"Open the Door!"
"Open the Door!"
"Open the Door!"
To which he shook his head violently, too scared of what might issue forth from the smoking microwave. I ran around the island and threw open the door, causing the smoke alarms to go off, and he and I fled the kitchen with thick gray smoke in pursuit.
Later, after the kitchen had cleared, I went back and looked at the offending roll. Strangely, after being microwaved for nearly three minutes - a rather long time for a small roll - it looked pretty normal on the outside, with only one narrow gray streak (the photos below are my re-creation of this memorable event). However when I cut it open in the name of kitchen science, I found a solid black mass that looked exactly like Hawaiian lava, covered in a thin coating of a bread-like substance. My son did not microwave rolls again.
Most restaurants do not have microwaves. Those that do, refer to the microwave as "Chef Mike". It is not a complimentary term.
Microwaving cooks unevenly. Have you ever noticed that a plate of leftovers is much warmer on the outside of the plate than at the center? By the time the inside is cooked, the outside is tough and dry.
Microwaving gives the meet a strange, stale flavor and a rubbery texture. If you taste-test leftovers re-heated on the stove vs. in the microwave, you will usually notice a big difference.
Finally, microwaving will never brown meat, because of course it only cooks the water in the food. You can steam food all day in a microwave, but create the lovely crust which gives meat extra savory flavor? Not going to happen.
There are a few exceptions to the "don't microwave meat" rule however.
Microwaving meaty soups, stews and other dishes with a LOT of liquid is generally OK. Watch out for such foods with pasta though; the pasta - like bread - can become quite tough.
If you want to reheat leftovers and don't have time to cover and bake them, arrange the food on a plate:
1. If heating meat and a starch, put the meat in the middle of your plate or bowl and cover it with the starch. Cover the whole thing with another plate and microwave until the underside of the bottom plate is warm or hot.
2. If heating only meat, put the thickest part of the meat to the outside of the dish; imagine four chicken drumsticks with the bones in the middle and the meaty parts to the outside. Cook on 50% power until done, rotating or flipping meat at least once.
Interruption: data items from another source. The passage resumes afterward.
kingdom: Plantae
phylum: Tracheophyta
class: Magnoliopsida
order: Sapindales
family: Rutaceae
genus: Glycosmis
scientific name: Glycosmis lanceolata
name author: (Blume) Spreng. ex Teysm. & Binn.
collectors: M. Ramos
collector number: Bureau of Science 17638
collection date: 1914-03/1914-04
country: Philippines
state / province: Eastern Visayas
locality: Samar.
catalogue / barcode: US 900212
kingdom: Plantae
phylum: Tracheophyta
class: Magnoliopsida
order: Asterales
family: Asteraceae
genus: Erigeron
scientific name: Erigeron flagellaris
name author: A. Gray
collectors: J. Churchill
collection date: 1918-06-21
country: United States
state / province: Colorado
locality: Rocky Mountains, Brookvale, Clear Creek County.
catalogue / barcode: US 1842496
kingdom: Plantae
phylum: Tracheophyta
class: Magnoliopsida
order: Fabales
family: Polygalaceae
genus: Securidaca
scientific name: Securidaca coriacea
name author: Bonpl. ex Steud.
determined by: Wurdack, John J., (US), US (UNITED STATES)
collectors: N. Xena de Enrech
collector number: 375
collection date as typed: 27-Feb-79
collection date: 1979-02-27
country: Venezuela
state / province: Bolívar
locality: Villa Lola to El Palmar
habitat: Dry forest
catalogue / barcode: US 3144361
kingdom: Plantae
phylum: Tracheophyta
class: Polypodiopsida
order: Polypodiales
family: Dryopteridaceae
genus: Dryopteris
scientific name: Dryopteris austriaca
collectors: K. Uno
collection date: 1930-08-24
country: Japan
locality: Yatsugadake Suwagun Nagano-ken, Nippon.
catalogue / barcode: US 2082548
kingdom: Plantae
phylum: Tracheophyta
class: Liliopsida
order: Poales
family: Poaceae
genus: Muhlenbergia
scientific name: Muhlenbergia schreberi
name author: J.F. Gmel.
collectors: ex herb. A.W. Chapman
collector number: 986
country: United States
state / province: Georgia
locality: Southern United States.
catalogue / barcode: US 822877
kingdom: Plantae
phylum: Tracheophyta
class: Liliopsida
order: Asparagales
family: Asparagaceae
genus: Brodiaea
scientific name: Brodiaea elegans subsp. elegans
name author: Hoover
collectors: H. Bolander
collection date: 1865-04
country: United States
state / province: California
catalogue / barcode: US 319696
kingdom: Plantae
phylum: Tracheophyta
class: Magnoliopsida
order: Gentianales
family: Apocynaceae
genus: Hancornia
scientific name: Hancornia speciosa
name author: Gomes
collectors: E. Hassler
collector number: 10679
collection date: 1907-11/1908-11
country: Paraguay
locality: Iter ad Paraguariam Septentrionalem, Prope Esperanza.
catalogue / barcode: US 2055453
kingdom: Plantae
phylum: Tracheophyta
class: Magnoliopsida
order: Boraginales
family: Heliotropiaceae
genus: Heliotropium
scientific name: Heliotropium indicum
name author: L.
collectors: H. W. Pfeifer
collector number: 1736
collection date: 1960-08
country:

Let me be clear here - there are many ways to cook, and microwaving meat might work really well for you. If it works, keep doing it! And if you do have a truly delicious recipe that includes meat prepared in the microwave, please comment and share; I'm happy to be proven wrong in the name of food that tastes great. But if you've been thinking there might be better ways to cook meat, perhaps it's time to try them.
Finally, if you've read this far, I want to share a recipe I've rescued from the microwave: buffalo chicken dip. For this absolutely tasty and heinously unhealthy recipe, click here. Your friends and family will thank you - as soon as their food coma lifts.
And please, please, please....don't microwave fish or seafood...unless exacting revenge on some ill-behaving officemates. And if you do so, don't eat it. Just leave it in the microwave, unclaimed, until the parties involved have been sufficiently disgusted by the smell. Then sneak quietly away.